• What you have to do: Convert the lines below into a numbered list, omitting any blank lines and leaving the pictures out of the answer.

• Entries supplied:
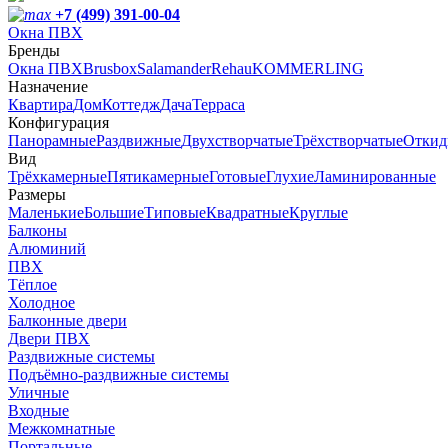
+7 (499) 391-00-04
Окна ПВХ
Бренды
Окна ПВХ
Brusbox
Salamander
Rehau
KOMMERLING
Назначение
Квартира
Дом
Коттедж
Дача
Терраса
Конфигурация
Панорамные
Раздвижные
Двухстворчатые
Трёхстворчатые
Откид
Вид
Трёхкамерные
Пятикамерные
Готовые
Глухие
Ламинированные
Размеры
Маленькие
Большие
Типовые
Квадратные
Круглые
Балконы
Алюминий
ПВХ
Тёплое
Холодное
Балконные двери
Двери ПВХ
Раздвижные системы
Подъёмно-раздвижные системы
Уличные
Входные
Межкомнатные
Портальные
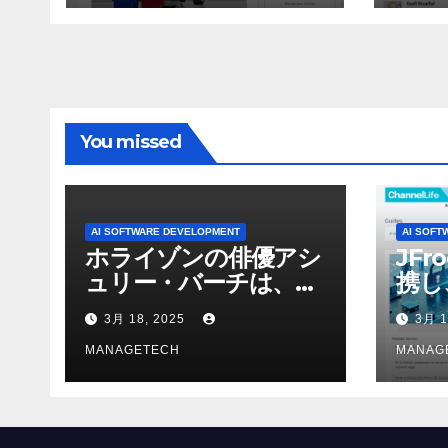
ン 
WNI
You missed
AI SOFTWARE DEVELOPMENT
AI SOFT
ホライゾンの俳優アシ
JFr
ュリー・バーチは、ソ
携し
ニーのAIアロイのビデ
強化
3月 18, 2025
3月 1
オを見て「ゲームパフ
ォーマンスという芸術
MANAGETECH
MANAG
形式に不安を感じた」
と語る – IGN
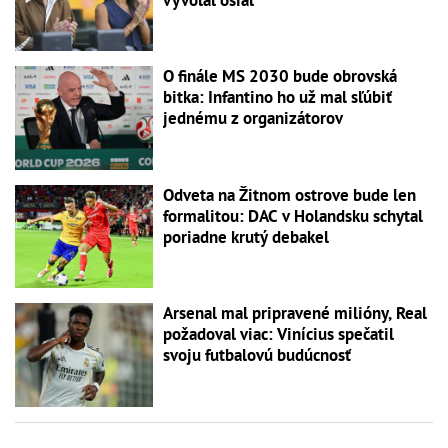
O finále MS 2030 bude obrovská
bitka: Infantino ho už mal sľúbiť
jednému z organizátorov
Odveta na Žitnom ostrove bude len
formalitou: DAC v Holandsku schytal
poriadne krutý debakel
Arsenal mal pripravené milióny, Real
požadoval viac: Vinícius spečatil
svoju futbalovú budúcnosť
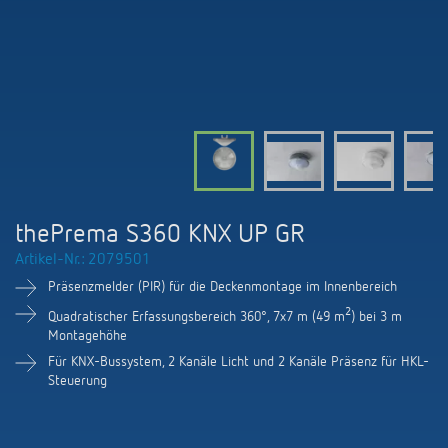
KNX-Systeme
Karriere
Kataloge und Prospekte
Theben AG
LED-Leuchten
KNX Smart Home System LUXORliving
Katalogbestellung
Kontakt
News
Zeit- und Lichtsteuerung
Karriere bei Theben
Präsenzmelder und Bewegungsmelder
Seminare und Online-Trainings
Messe
Klimaregelung
Produktfinder
Technischer Support
LED Beleuchtung
Fachpresse
Kooperationen
Zubehör
Downloads
Ansprechpartner
Klimaregelung
Konformitätserklärungen
thePrema S360 KNX UP GR
Nachhaltigkeit
Smart Energy
Vertrieb Deutschland
Artikel-Nr.: 2079501
Apps
BIM-Portal
Engagement
Präsenzmelder (PIR) für die Deckenmontage im Innenbereich
LUXORliving
Vertrieb Weltweit
Referenzen
2
Quadratischer Erfassungsbereich 360°, 7x7 m (49 m
) bei 3 m
Design
Montagehöhe
Ansprechpartner OEM
HEMS
Für KNX-Bussystem, 2 Kanäle Licht und 2 Kanäle Präsenz für HKL-
Steuerung
Historie
Anfrageformular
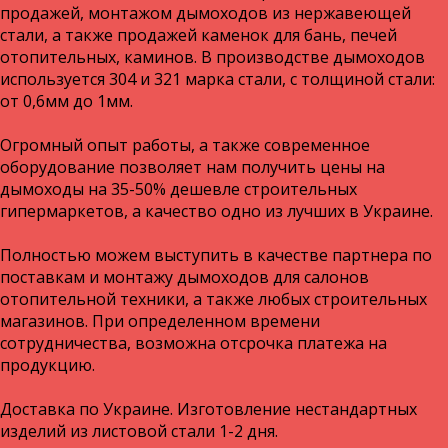
продажей, монтажом дымоходов из нержавеющей
стали, а также продажей каменок для бань, печей
отопительных, каминов. В производстве дымоходов
используется 304 и 321 марка стали, с толщиной стали:
от 0,6мм до 1мм.
Огромный опыт работы, а также современное
оборудование позволяет нам получить цены на
дымоходы на 35-50% дешевле строительных
гипермаркетов, а качество одно из лучших в Украине.
Полностью можем выступить в качестве партнера по
поставкам и монтажу дымоходов для салонов
отопительной техники, а также любых строительных
магазинов. При определенном времени
сотрудничества, возможна отсрочка платежа на
продукцию.
Доставка по Украине. Изготовление нестандартных
изделий из листовой стали 1-2 дня.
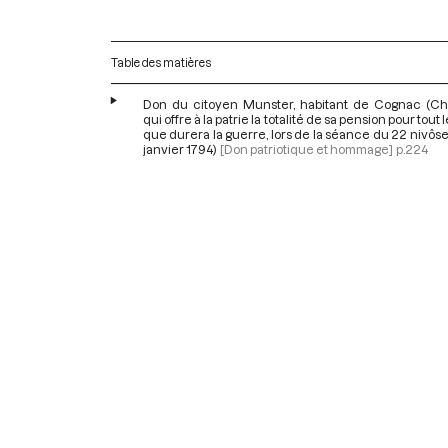
Table des matières
Don du citoyen Munster, habitant de Cognac (Ch
qui offre à la patrie la totalité de sa pension pour tout
que durera la guerre, lors de la séance du 22 nivôse a
janvier 1794)
[Don patriotique et hommage]
p.224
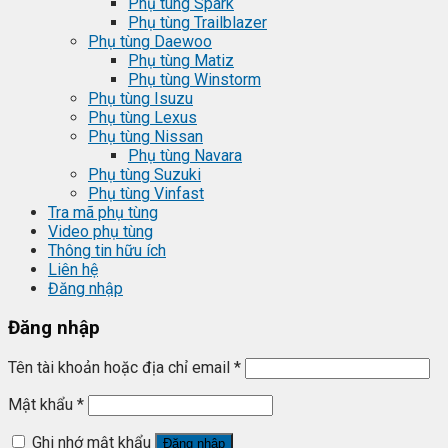
Phụ tùng Spark
Phụ tùng Trailblazer
Phụ tùng Daewoo
Phụ tùng Matiz
Phụ tùng Winstorm
Phụ tùng Isuzu
Phụ tùng Lexus
Phụ tùng Nissan
Phụ tùng Navara
Phụ tùng Suzuki
Phụ tùng Vinfast
Tra mã phụ tùng
Video phụ tùng
Thông tin hữu ích
Liên hệ
Đăng nhập
Đăng nhập
Tên tài khoản hoặc địa chỉ email
*
Mật khẩu
*
Ghi nhớ mật khẩu
Đăng nhập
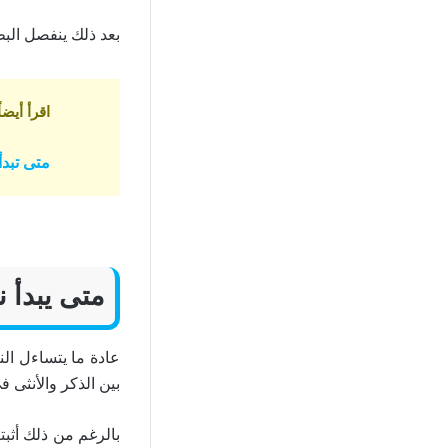
بعد ذلك ينفصل الب
اقرأ أيضاً
متى تبد
متى يبدأ ن
عادة ما يتساءل الن
بين الذكر والأنثى 
بالرغم من ذلك أث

• Output of the exercise:
1. +7 (499) 391-00-04
2. Окна ПВХ
3. Бренды
4. Окна ПВХ
5. Brusbox
6. Salamander
7. Rehau
8. KOMMERLING
9. Назначение
10. Квартира
11. Дом
12. Коттедж
13. Дача
14. Терраса
15. Конфигурация
16. Панорамные
17. Раздвижные
18. Двухстворчатые
19. Трёхстворчатые
20. Откид
21. Вид
22. Трёхкамерные
23. Пятикамерные
24. Готовые
25. Глухие
26. Ламинированные
27. Размеры
28. Маленькие
29. Большие
30. Типовые
31. Квадратные
32. Круглые
33. Балконы
34. Алюминий
35. ПВХ
36. Тёплое
37. Холодное
38. Балконные двери
39. Двери ПВХ
40. Раздвижные системы
41. Подъёмно-раздвижные системы
42. Уличные
43. Входные
44. Межкомнатные
45. Портальные
46. ン 
47. WNI
48. You missed
49. AI SOFTWARE DEVELOPMENT
50. AI SOFT
51. ホライゾンの俳優アシ
52. JFr
53. ュリー・バーチは、ソ
54. 携し
55. ニーのAIアロイのビデ
56. 強化
57. 3月 18, 2025
58. 3月 1
59. オを見て「ゲームパフ
60. ォーマンスという芸術
61. MANAGETECH
62. MANAG
63. 形式に不安を感じた」
64. と語る – IGN
65. O finále MS 2030 bude obrovská
66. bitka: Infantino ho už mal sľúbiť
67. jednému z organizátorov
68. Odveta na Žitnom ostrove bude len
69. formalitou: DAC v Holandsku schytal
70. poriadne krutý debakel
71. Arsenal mal pripravené milióny, Real
72. požadoval viac: Vinícius spečatil
73. svoju futbalovú budúcnosť
74. KNX-Systeme
75. Karriere
76. Kataloge und Prospekte
77. Theben AG
78. LED-Leuchten
79. KNX Smart Home System LUXORliving
80. Katalogbestellung
81. Kontakt
82. News
83. Zeit- und Lichtsteuerung
84. Karriere bei Theben
85. Präsenzmelder und Bewegungsmelder
86. Seminare und Online-Trainings
87. Messe
88. Klimaregelung
89. Produktfinder
90. Technischer Support
91. LED Beleuchtung
92. Fachpresse
93. Kooperationen
94. Zubehör
95. Downloads
96. Ansprechpartner
97. Klimaregelung
98. Konformitätserklärungen
99. thePrema S360 KNX UP GR
100. Nachhaltigkeit
101. Smart Energy
102. Vertrieb Deutschland
103. Artikel-Nr.: 2079501
104. Apps
105. BIM-Portal
106. Engagement
107. Präsenzmelder (PIR) für die Deckenmontage im Innenbereich
108. LUXORliving
109. Vertrieb Weltweit
110. Referenzen
111. 2
112. Quadratischer Erfassungsbereich 360°, 7x7 m (49 m
113. ) bei 3 m
114. Design
115. Montagehöhe
116. Ansprechpartner OEM
117. HEMS
118. Für KNX-Bussystem, 2 Kanäle Licht und 2 Kanäle Präsenz für HKL-
119. Steuerung
120. Historie
121. Anfrageformular
122. продажей, монтажом дымоходов из нержавеющей
123. стали, а также продажей каменок для бань, печей
124. отопительных, каминов. В производстве дымоходов
125. используется 304 и 321 марка стали, с толщиной стали:
126. от 0,6мм до 1мм.
127. Огромный опыт работы, а также современное
128. оборудование позволяет нам получить цены на
129. дымоходы на 35-50% дешевле строительных
130. гипермаркетов, а качество одно из лучших в Украине.
131. Полностью можем выступить в качестве партнера по
132. поставкам и монтажу дымоходов для салонов
133. отопительной техники, а также любых строительных
134. магазинов. При определенном времени
135. сотрудничества, возможна отсрочка платежа на
136. продукцию.
137. Доставка по Украине. Изготовление нестандартных
138. изделий из листовой стали 1-2 дня.
139. Table des matières
140. Don du citoyen Munster, habitant de Cognac (Ch
141. qui offre à la patrie la totalité de sa pension pour tout
142. que durera la guerre, lors de la séance du 22 nivôse a
143. janvier 1794)
144. [Don patriotique et hommage]
145. p.224
146. Phụ tùng Spark
147. Phụ tùng Trailblazer
148. Phụ tùng Daewoo
149. Phụ tùng Matiz
150. Phụ tùng Winstorm
151. Phụ tùng Isuzu
152. Phụ tùng Lexus
153. Phụ tùng Nissan
154. Phụ tùng Navara
155. Phụ tùng Suzuki
156. Phụ tùng Vinfast
157. Tra mã phụ tùng
158. Video phụ tùng
159. Thông tin hữu ích
160. Liên hệ
161. Đăng nhập
162. Đăng nhập
163. Tên tài khoản hoặc địa chỉ email
164. *
165. Mật khẩu
166. *
167. Ghi nhớ mật khẩu
168. Đăng nhập
169. بعد ذلك ينفصل الب
170. اقرأ أيضاً
171. متى تبد
172. متى يبدأ ن
173. عادة ما يتساءل الن
174. بين الذكر والأنثى 
175. بالرغم من ذلك أث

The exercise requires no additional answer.